Excerpts from a dataset:
------------------------

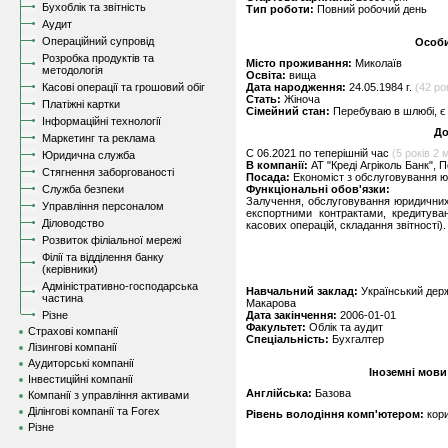
Бухоблік та звітність
Тип роботи:
Повний робочий день
Аудит
Операційний супровід
Особи
Розробка продуктів та
Місто проживання:
Миколаїв
методологія
Освіта:
вища
Касові операції та грошовий обіг
Дата народження:
24.05.1984 г.
(42 ро
Стать:
Жіноча
Платіжні картки
Сімейний стан:
Перебуваю в шлюбі, є 
Інформаційні технології
До
Маркетинг та реклама
C 06.2021 по теперішній час
(5 років 2 м
Юридична служба
В компанії:
АТ "Креді Агріколь Банк",
Стягнення заборгованості
Посада:
Економіст з обслуговування ю
Служба безпеки
Функціональні обов'язки:
Залучення, обслуговування юридичних о
Управління персоналом
експортними контрактами, кредитува
Діловодство
касових операцій, складання звітності).
Розвиток філіальної мережі
Філії та відділення банку
(керівники)
Адміністративно-господарська
Навчальний заклад:
Український держ
частина
Макарова
Різне
Дата закінчення:
2006-01-01
Факультет:
Облік та аудит
Страхові компанії
Спеціальність:
Бухгалтер
Лізингові компанії
Аудиторські компанії
Іноземні мови
Інвестиційні компанії
Англійська:
Базова
Компанії з управління активами
Ділінгові компанії та Forex
Рівень володіння комп'ютером:
кор
Різне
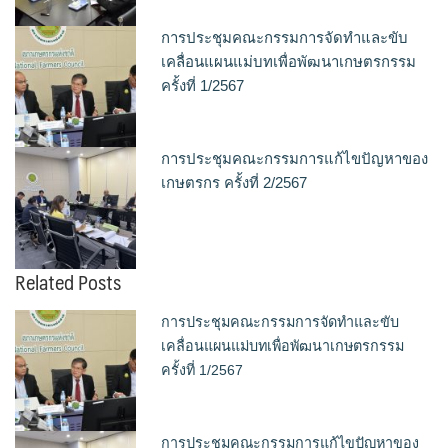
การประชุมคณะกรรมการจัดทำและขับ
เคลื่อนแผนแม่บทเพื่อพัฒนาเกษตรกรรม
ครั้งที่ 1/2567
การประชุมคณะกรรมการแก้ไขปัญหาของ
เกษตรกร ครั้งที่ 2/2567
Related Posts
การประชุมคณะกรรมการจัดทำและขับ
เคลื่อนแผนแม่บทเพื่อพัฒนาเกษตรกรรม
ครั้งที่ 1/2567
การประชุมคณะกรรมการแก้ไขปัญหาของ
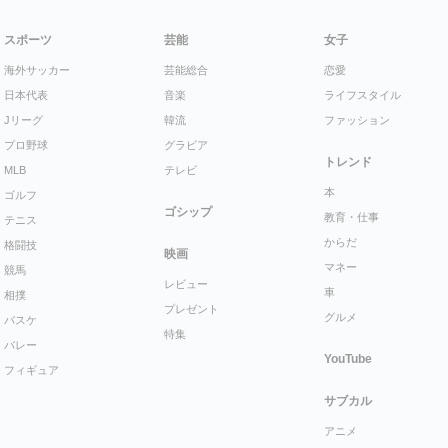
スポーツ
芸能
女子
海外サッカー
芸能総合
恋愛
日本代表
音楽
ライフスタイル
Jリーグ
韓流
ファッション
プロ野球
グラビア
トレンド
MLB
テレビ
本
ゴルフ
ゴシップ
教育・仕事
テニス
からだ
格闘技
映画
マネー
競馬
レビュー
車
相撲
プレゼント
グルメ
バスケ
特集
バレー
YouTube
フィギュア
サブカル
アニメ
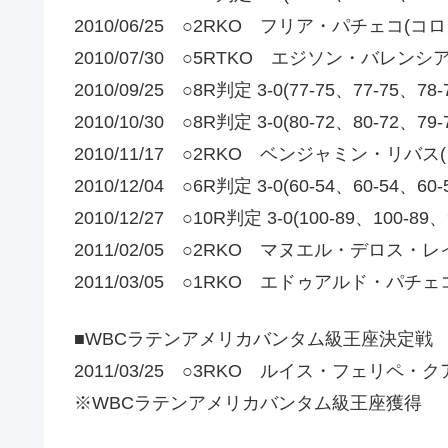
2010/06/25 ○2RKO フリア・パチェコ(コ
2010/07/30 ○5RTKO エジソン・バレン
2010/09/25 ○8R判定 3-0(77-75、77-
2010/10/30 ○8R判定 3-0(80-72、80-
2010/11/17 ○2RKO ベンジャミン・リバス
2010/12/04 ○6R判定 3-0(60-54、60-
2010/12/27 ○10R判定 3-0(100-89、10
2011/02/05 ○2RKO マヌエル・デロス
2011/03/05 ○1RKO エドゥアルド・パチ
■WBCラテンアメリカバンタム級王座決定戦
2011/03/25 ○3RKO ルイス・フェリペ・
※WBCラテンアメリカバンタム級王座獲得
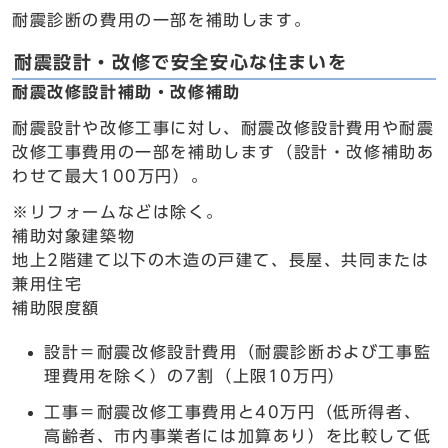
耐震診断の費用の一部を補助します。
耐震設計・改修で安全安心な住まいを
耐震改修設計補助・改修補助
耐震設計や改修工事に対し、耐震改修設計費用や耐震
改修工事費用の一部を補助します（設計・改修補助あ
わせて最大100万円）。
※リフォームなどは除く。
補助対象建築物
地上2階建て以下の木造の戸建て、長屋、共同または
兼用住宅
補助限度額
設計＝耐震改修設計費用（耐震診断および工事監
理費用を除く）の7割（上限10万円）
工事＝耐震改修工事費用と40万円（低所得者、
高齢者、市内事業者には加算あり）を比較して低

------------------------

**WORK TASK:**
Keep the pictures out, and write out the rest of the data above word for word.

**SOLUTION:**
Бухоблік та звітність
Тип роботи:
Повний робочий день
Аудит
Операційний супровід
Особи
Розробка продуктів та
Місто проживання:
Миколаїв
методологія
Освіта:
вища
Касові операції та грошовий обіг
Дата народження:
24.05.1984 г.
(42 ро
Стать:
Жіноча
Платіжні картки
Сімейний стан:
Перебуваю в шлюбі, є 
Інформаційні технології
До
Маркетинг та реклама
C 06.2021 по теперішній час
(5 років 2 м
Юридична служба
В компанії:
АТ "Креді Агріколь Банк",
Стягнення заборгованості
Посада:
Економіст з обслуговування ю
Служба безпеки
Функціональні обов'язки:
Залучення, обслуговування юридичних о
Управління персоналом
експортними контрактами, кредитува
Діловодство
касових операцій, складання звітності).
Розвиток філіальної мережі
Філії та відділення банку
(керівники)
Адміністративно-господарська
Навчальний заклад:
Український держ
частина
Макарова
Різне
Дата закінчення:
2006-01-01
Факультет:
Облік та аудит
Страхові компанії
Спеціальність:
Бухгалтер
Лізингові компанії
Аудиторські компанії
Іноземні мови
Інвестиційні компанії
Англійська:
Базова
Компанії з управління активами
Ділінгові компанії та Forex
Рівень володіння комп'ютером:
кор
Різне
การประชุมคณะกรรมการจัดทำและขับ
เคลื่อนแผนแม่บทเพื่อพัฒนาเกษตรกรรม
ครั้งที่ 1/2567
การประชุมคณะกรรมการแก้ไขปัญหาของ
เกษตรกร ครั้งที่ 2/2567
Related Posts
การประชุมคณะกรรมการจัดทำและขับ
เคลื่อนแผนแม่บทเพื่อพัฒนาเกษตรกรรม
ครั้งที่ 1/2567
การประชุมคณะกรรมการแก้ไขปัญหาของ
スポーツ
芸能
女子
海外サッカー
芸能総合
恋愛
日本代表
音楽
ライフスタイル
Jリーグ
韓流
ファッション
プロ野球
グラビア
トレンド
MLB
テレビ
本
ゴルフ
ゴシップ
教育・仕事
テニス
からだ
格闘技
映画
マネー
競馬
レビュー
車
相撲
プレゼント
グルメ
バスケ
特集
バレー
YouTube
フィギュア
サブカル
アニメ
2010/06/25 ○2RKO フリア・パチェコ(コ
2010/07/30 ○5RTKO エジソン・バレン
2010/09/25 ○8R判定 3-0(77-75、77-
2010/10/30 ○8R判定 3-0(80-72、80-
2010/11/17 ○2RKO ベンジャミン・リバス
2010/12/04 ○6R判定 3-0(60-54、60-
2010/12/27 ○10R判定 3-0(100-89、10
2011/02/05 ○2RKO マヌエル・デロス
2011/03/05 ○1RKO エドゥアルド・パチ
■WBCラテンアメリカバンタム級王座決定戦
2011/03/25 ○3RKO ルイス・フェリペ・
※WBCラテンアメリカバンタム級王座獲得
耐震診断の費用の一部を補助します。
耐震設計・改修で安全安心な住まいを
耐震改修設計補助・改修補助
耐震設計や改修工事に対し、耐震改修設計費用や耐震
改修工事費用の一部を補助します（設計・改修補助あ
わせて最大100万円）。
※リフォームなどは除く。
補助対象建築物
地上2階建て以下の木造の戸建て、長屋、共同または
兼用住宅
補助限度額
設計＝耐震改修設計費用（耐震診断および工事監
理費用を除く）の7割（上限10万円）
工事＝耐震改修工事費用と40万円（低所得者、
高齢者、市内事業者には加算あり）を比較して低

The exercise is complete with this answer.